Vieillir préoccupe. Vieillir préoccupe individuellement, suscitant angoisse et inquiétude. Vieillir préoccupe collectivement, autour d'interrogations majeures sur les systèmes de retraite, sur les problématiques de santé publique, sur la place des personnes âgées dans la société.

Pourtant, les débats actuels autour de la vieillesse s'inscrivent dans un contexte où les retraités n'ont jamais été aussi « privilégiés », disposant de deux atouts majeurs: le temps (le temps quotidien, mais aussi l'espérance de vie), et l'argent (le pouvoir d'achat des retraités est aujourd'hui nettement plus élevé qu'il y a encore trente ans1.

Le vieillissement, en effet, n'est pas tant une question d'âge que de perception sociale de l'âge. Or, les représentations sociales fluctuent. La fin du XXème siècle a vu l'avènement d'une « nouvelle vieillesse », valorisée, présentée comme une période de loisirs, de consommation et d'activité2.

L'image sociale du troisième âge cherche à reculer au maximum toute notion de vieillesse (au sens de dépendance, d'inactivité et d'incapacité), qui constitue, dans une société dominée par des valeurs liées à la jeunesse, une forme de relégation. Car vieillir stigmatise, et ce, d'autant plus que l'on n'a pas les moyens d'avoir une « retraite dorée », et que l'on vit dans un environnement socialement marqué. Ainsi, la puissance symbolique de cette image valorisée porte en germe un sentiment d'exclusion, parmi les personnes âgées qui n'ont pas accès aux loisirs et à la consommation de masse.

La cité : un environnement spatial, social et symbolique

Vieillir dans une cité constitue un handicap social à deux facettes, qui se renforcent mutuellement : la vieillesse d'une part, et l'appartenance à un milieu social modeste, d'autre part - appartenance qui se manifeste dans le fait même de vivre encore dans un quartier défavorisé, alors que les plus jeunes ont l'espoir d'en sortir, et que ceux qui ont « réussi » l'ont quitté.

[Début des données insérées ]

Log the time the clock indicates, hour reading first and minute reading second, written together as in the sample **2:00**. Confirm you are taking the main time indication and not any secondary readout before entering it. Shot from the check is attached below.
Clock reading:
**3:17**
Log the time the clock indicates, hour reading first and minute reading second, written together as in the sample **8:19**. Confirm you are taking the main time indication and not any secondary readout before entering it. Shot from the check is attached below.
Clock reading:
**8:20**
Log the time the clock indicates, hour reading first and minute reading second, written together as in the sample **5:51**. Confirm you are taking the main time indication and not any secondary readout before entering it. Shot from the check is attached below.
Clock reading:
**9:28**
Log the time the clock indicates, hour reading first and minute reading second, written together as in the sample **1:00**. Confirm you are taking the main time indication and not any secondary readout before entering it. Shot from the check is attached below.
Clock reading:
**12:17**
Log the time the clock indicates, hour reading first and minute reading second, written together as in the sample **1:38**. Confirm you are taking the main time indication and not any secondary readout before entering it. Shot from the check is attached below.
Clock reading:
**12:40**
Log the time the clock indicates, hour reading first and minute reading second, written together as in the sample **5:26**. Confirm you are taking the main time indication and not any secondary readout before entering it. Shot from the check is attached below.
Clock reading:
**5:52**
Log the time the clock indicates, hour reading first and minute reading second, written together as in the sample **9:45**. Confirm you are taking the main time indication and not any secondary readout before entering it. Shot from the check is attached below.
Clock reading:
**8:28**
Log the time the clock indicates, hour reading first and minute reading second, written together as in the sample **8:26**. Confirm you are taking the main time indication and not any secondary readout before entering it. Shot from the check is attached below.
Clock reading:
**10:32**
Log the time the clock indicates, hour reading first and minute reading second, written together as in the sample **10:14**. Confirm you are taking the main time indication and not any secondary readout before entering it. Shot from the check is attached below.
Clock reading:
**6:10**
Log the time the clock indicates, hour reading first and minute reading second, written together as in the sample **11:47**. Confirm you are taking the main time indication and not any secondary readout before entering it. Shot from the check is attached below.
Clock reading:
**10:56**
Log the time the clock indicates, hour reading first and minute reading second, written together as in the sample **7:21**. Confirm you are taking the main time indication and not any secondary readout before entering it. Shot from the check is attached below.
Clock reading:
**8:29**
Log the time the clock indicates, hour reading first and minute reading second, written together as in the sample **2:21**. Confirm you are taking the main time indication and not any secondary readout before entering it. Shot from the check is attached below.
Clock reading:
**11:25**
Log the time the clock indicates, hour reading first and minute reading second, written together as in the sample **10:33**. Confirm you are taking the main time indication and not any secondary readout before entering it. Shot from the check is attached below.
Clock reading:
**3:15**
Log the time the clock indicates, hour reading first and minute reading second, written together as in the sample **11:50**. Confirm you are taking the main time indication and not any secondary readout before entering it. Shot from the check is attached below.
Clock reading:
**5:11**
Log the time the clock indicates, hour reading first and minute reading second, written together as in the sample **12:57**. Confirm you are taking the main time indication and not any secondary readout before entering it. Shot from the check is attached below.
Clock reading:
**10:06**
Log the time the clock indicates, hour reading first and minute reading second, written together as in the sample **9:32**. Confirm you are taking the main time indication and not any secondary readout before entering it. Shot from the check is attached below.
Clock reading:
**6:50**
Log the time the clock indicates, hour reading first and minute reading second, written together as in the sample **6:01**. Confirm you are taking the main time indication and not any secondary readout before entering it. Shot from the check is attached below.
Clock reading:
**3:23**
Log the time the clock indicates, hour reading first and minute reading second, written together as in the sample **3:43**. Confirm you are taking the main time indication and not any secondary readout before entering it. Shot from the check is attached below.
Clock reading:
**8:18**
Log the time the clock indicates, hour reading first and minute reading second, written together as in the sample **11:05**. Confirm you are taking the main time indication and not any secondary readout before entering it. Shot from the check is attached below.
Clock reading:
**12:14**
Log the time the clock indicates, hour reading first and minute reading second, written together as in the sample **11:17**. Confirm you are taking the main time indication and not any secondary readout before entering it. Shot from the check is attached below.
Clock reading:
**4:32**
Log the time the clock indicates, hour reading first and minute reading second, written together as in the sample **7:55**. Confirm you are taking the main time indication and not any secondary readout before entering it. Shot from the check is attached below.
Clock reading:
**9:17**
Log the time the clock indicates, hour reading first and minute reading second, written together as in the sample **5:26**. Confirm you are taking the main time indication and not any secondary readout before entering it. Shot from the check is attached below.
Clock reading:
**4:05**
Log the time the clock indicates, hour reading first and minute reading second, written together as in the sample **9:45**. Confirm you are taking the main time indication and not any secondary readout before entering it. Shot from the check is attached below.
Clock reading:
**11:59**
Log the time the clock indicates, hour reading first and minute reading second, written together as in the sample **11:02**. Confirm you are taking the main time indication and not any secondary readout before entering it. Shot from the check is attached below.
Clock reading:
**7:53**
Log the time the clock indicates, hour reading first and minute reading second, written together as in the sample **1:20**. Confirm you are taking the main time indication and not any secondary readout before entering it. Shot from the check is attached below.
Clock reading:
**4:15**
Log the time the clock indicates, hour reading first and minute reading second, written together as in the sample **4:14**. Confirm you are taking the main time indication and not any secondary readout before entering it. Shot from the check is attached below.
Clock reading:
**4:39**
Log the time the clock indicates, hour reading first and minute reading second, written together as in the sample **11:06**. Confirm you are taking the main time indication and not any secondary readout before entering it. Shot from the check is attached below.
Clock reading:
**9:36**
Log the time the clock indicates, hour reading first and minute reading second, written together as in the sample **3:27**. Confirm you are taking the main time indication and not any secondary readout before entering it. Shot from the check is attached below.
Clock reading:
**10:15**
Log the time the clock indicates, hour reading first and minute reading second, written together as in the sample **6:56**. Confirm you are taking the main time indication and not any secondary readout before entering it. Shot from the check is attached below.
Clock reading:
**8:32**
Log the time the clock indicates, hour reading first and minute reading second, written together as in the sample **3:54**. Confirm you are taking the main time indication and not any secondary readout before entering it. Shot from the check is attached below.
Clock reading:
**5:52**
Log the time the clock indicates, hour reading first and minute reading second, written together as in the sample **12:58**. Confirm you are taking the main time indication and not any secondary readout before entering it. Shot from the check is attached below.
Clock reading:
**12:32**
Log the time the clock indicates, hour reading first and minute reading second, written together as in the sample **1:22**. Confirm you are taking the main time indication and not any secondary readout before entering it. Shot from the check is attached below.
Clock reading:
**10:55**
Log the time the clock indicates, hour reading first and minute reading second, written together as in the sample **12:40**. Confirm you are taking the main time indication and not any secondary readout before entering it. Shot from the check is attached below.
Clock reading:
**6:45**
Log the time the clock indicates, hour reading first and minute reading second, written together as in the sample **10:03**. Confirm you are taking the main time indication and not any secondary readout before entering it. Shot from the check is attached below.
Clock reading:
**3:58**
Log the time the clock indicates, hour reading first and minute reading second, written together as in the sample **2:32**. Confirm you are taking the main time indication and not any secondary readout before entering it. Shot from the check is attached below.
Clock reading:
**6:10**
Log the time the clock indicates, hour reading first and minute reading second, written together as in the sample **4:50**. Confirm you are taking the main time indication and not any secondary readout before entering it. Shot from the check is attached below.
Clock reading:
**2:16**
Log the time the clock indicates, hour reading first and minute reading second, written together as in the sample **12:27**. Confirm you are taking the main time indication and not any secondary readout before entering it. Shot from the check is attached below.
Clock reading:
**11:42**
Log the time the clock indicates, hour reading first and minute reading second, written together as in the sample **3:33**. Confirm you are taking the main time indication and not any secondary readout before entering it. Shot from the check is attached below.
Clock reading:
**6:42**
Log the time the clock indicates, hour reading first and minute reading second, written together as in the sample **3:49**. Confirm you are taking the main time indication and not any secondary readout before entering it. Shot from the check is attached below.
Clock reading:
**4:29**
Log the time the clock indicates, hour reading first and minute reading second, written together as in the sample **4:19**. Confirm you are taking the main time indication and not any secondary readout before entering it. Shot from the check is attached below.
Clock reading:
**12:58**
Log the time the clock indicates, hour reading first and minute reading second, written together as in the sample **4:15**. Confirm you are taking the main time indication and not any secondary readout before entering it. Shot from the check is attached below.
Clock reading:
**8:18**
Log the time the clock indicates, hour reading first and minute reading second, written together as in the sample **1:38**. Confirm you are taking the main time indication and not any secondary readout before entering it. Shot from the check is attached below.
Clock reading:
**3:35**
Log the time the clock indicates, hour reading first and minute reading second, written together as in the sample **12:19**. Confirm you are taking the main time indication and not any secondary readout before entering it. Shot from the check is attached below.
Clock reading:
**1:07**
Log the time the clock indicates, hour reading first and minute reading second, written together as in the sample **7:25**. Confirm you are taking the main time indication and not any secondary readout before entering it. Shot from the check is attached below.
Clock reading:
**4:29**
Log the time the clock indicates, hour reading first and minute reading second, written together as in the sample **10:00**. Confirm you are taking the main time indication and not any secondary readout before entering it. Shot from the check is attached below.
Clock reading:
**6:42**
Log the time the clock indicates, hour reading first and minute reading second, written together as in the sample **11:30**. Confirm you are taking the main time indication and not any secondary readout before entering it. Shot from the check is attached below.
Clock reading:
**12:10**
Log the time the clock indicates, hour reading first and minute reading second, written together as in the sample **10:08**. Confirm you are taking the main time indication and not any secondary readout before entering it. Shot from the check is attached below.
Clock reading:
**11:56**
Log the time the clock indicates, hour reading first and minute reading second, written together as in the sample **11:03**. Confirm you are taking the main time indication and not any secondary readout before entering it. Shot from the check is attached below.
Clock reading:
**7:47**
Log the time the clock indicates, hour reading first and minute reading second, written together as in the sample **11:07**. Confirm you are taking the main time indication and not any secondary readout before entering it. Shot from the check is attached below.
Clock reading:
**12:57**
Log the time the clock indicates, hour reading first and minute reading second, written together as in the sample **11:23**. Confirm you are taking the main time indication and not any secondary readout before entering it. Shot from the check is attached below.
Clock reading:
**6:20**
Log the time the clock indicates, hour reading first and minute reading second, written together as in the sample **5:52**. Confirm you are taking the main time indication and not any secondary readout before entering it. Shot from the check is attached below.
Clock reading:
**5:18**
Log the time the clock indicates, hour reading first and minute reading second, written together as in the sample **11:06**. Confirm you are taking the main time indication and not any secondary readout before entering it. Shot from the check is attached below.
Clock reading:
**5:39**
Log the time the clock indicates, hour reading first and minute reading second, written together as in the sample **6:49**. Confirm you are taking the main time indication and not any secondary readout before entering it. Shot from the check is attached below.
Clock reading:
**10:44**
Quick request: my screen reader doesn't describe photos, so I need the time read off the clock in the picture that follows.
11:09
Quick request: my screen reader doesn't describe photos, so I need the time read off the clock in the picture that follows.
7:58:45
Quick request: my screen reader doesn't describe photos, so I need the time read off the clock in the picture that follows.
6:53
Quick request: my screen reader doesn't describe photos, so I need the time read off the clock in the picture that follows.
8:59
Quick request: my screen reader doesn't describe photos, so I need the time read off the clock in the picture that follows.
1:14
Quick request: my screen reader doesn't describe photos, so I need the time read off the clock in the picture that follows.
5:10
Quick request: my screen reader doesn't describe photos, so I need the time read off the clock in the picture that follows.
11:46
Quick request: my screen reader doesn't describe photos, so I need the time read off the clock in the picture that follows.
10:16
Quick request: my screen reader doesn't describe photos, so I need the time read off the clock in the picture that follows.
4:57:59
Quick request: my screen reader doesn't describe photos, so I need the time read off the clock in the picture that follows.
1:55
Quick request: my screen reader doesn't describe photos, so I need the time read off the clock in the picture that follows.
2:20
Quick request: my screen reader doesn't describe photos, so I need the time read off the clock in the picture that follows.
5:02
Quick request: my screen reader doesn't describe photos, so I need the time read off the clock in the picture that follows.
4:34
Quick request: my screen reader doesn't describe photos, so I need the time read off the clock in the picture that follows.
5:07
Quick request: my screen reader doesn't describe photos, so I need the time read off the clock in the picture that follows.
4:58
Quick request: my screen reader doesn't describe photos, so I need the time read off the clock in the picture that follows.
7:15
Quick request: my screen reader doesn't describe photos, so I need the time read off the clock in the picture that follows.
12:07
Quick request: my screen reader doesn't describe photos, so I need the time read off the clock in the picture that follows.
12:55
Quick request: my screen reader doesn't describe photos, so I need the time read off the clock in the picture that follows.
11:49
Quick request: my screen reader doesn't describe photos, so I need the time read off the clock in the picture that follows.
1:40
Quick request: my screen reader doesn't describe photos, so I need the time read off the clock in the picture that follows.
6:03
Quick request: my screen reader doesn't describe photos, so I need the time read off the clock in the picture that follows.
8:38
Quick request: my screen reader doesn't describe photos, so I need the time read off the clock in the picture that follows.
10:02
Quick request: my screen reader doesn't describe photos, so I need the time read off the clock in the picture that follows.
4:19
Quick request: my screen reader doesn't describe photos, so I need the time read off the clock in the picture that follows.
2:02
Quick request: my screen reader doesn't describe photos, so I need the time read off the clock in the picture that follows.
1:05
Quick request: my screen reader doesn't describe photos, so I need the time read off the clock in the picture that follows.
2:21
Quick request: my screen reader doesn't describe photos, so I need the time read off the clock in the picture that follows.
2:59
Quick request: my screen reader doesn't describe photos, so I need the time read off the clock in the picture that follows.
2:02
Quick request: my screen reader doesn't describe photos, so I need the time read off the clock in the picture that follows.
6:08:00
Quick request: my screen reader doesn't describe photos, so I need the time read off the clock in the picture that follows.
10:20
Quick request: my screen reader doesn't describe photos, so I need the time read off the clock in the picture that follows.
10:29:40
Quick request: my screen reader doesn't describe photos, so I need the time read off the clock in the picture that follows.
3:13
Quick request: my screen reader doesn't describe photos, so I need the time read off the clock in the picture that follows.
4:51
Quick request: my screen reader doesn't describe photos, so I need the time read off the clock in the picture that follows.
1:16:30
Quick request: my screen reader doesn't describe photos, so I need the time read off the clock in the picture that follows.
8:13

Les quartiers dits défavorisés sont des « zones de relégation sociale situées au plus bas de la hiérarchie urbaine »3. Les aménagements urbains délimitent des espaces, les enclavent; les politiques publiques apposent le cachet « difficile » à des quartiers. Cette stigmatisation4 spatiale rejaillit sur les habitants de ces quartiers: vivre dans un espace discrédité discrédite socialement.

Il est important, pour comprendre le potentiel d'exclusion à l'œuvre pour les personnes vieillissant dans ces quartiers, d'avoir à l'esprit les trois dimensions du lieu - la dimension strictement spatiale, la dimension sociale, et la dimension symbolique - qui influencent les modes de vie des habitants, leurs projections spatiales et sociales, leur manière d'appréhender leur environnement.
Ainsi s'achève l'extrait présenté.